→ DESCRIPTION OF THE TASK: Count the lines in the material below that contain the string "Подтвердили". Reply with the number alone.

→ DATA RECORDS:
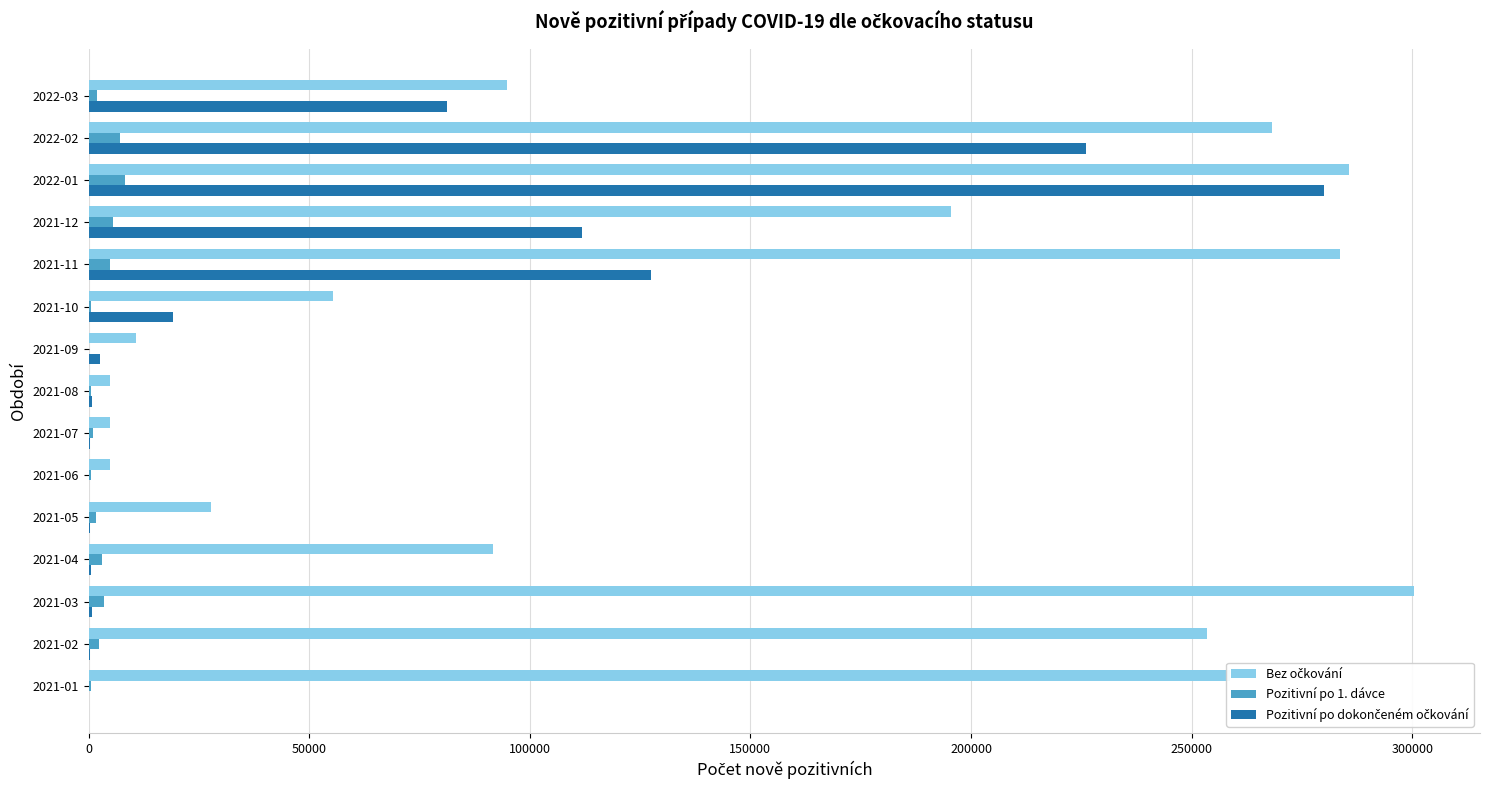

At which category is the sum across all series the highest?

2022-01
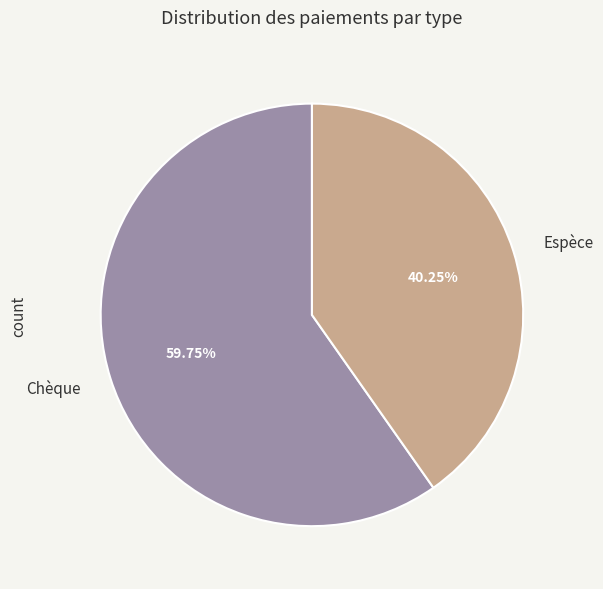

Approximately how many times larger is the value at Chèque compared to Espèce?

1.5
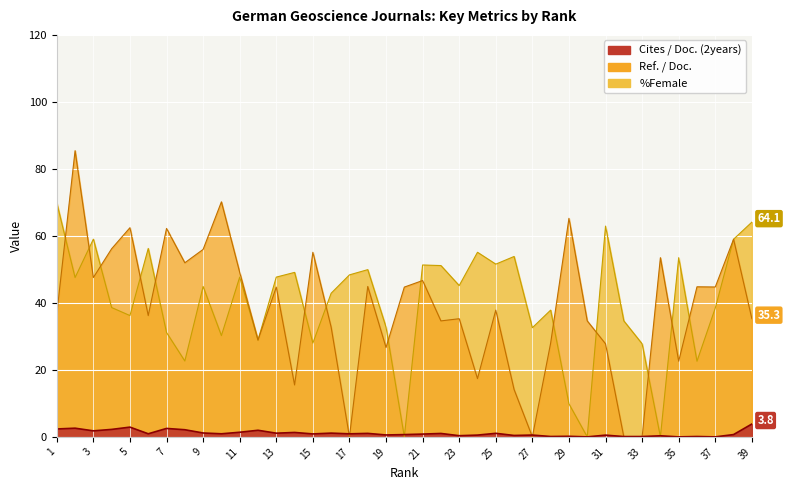

What is the value of the Ref. / Doc. point at the 22nd from the left?

34.6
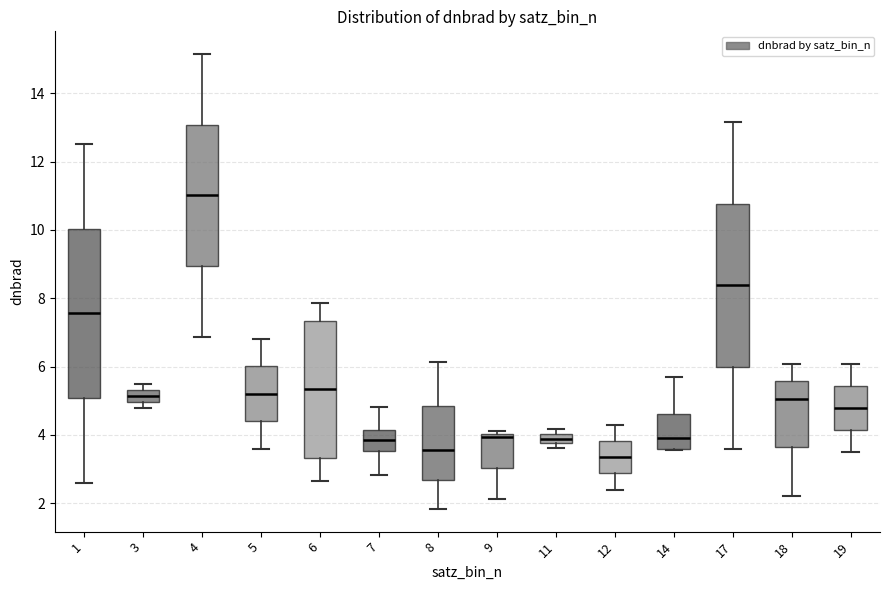

Where is the lower edge of the box at x = 11 on the y-axis? The values are not printed on the chart, so give them approximately, as read against the axis.

3.8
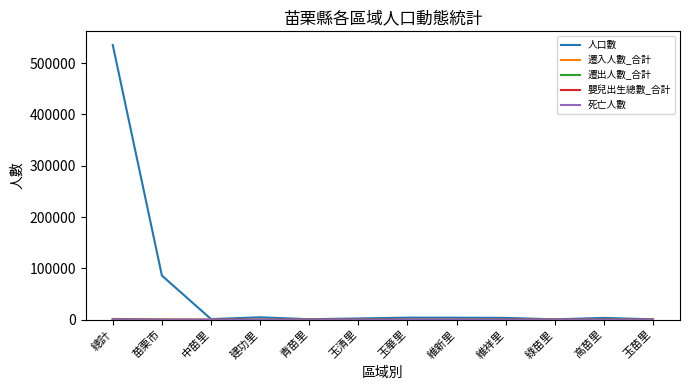

What is the maximum value shown in the chart?

535259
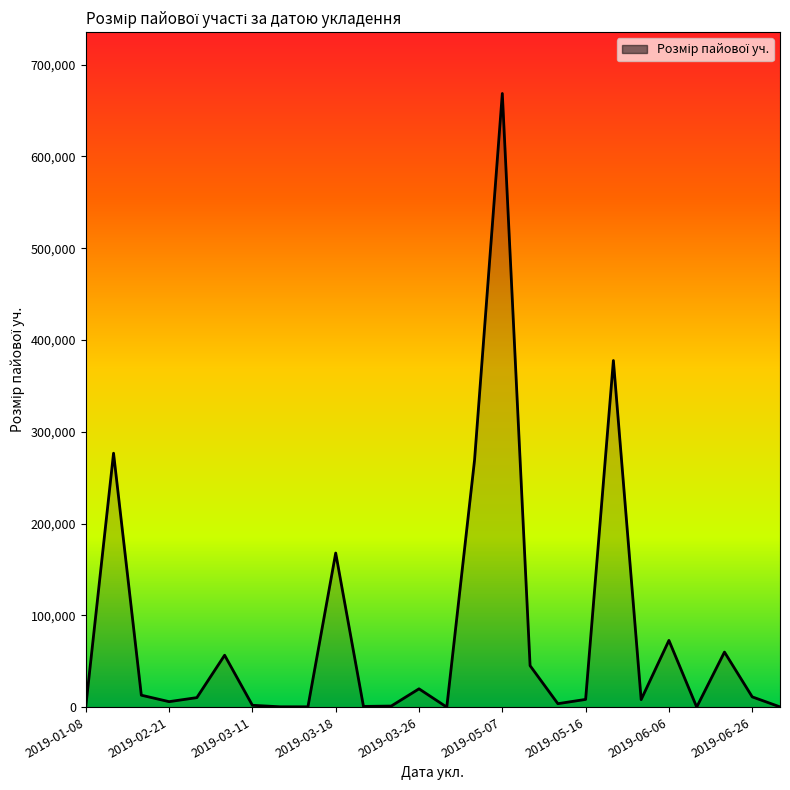

What is the maximum value shown in the chart?

668560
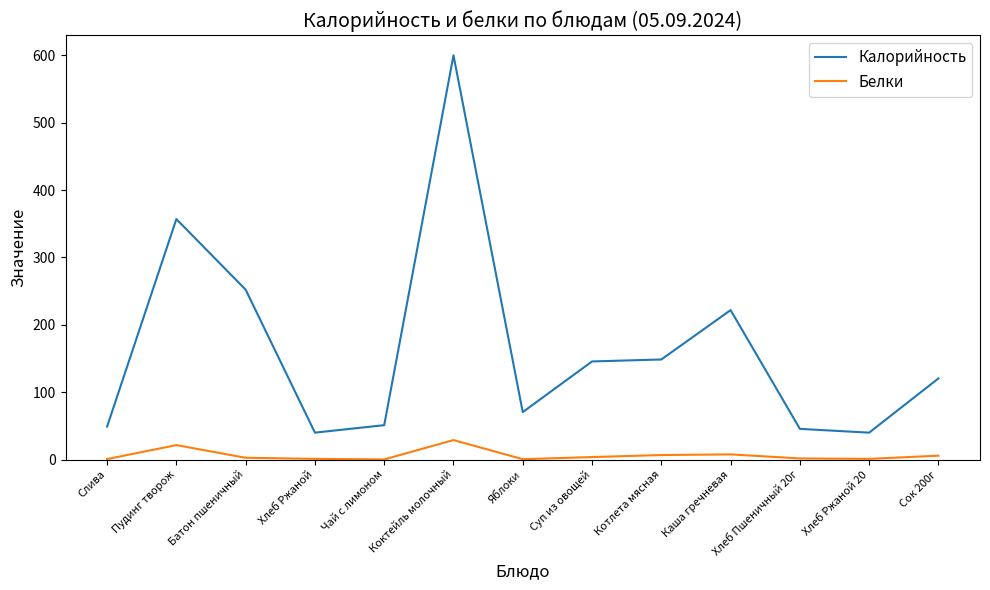

Which series changed the most between Батон пшеничный and Котлета мясная?

Калорийность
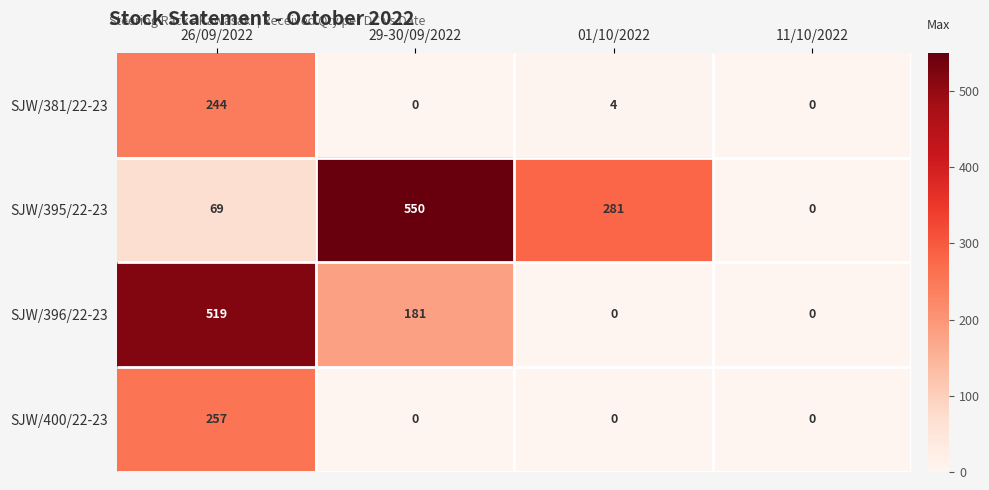

Rank the series by their maximum value, from highest to lowest.

SJW/395/22-23, SJW/396/22-23, SJW/400/22-23, SJW/381/22-23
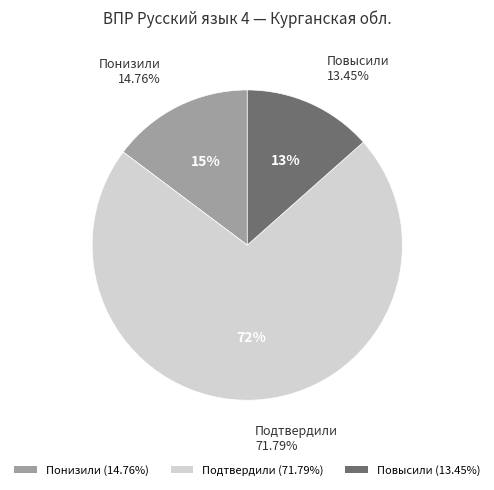

Which has a higher value, Повысили or Подтвердили?

Подтвердили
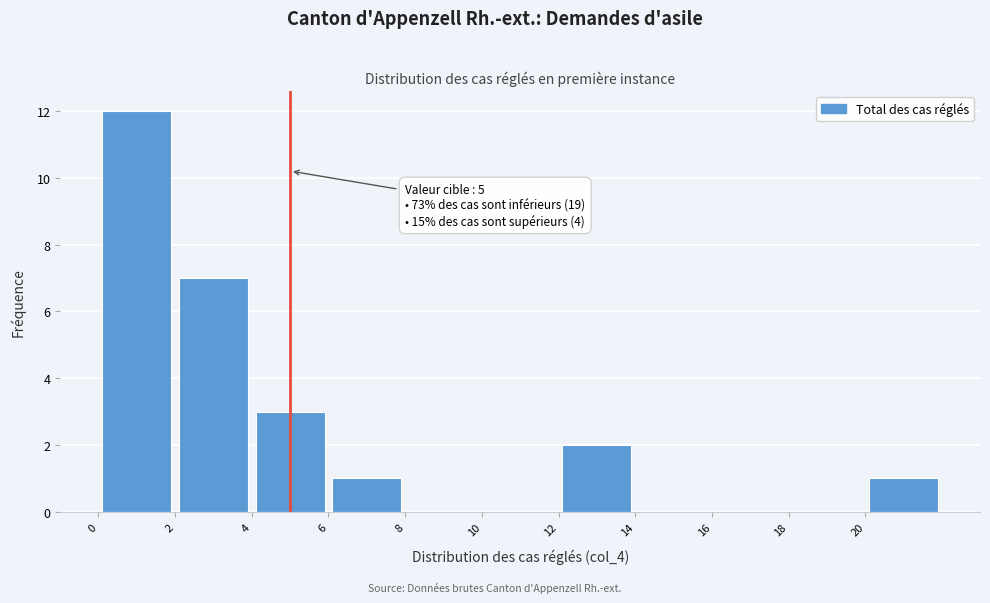

Over which range of the x-axis is the bar tallest?

0 to 2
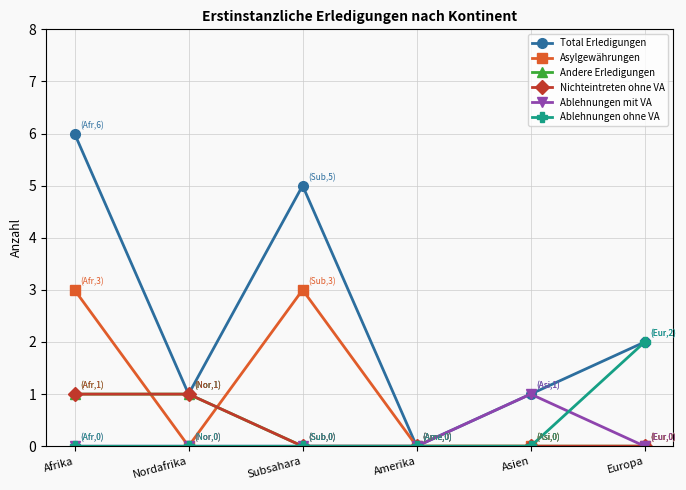

What is the label of the 1st point from the left?

Afrika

→ EXERCISE RESPONSE: 2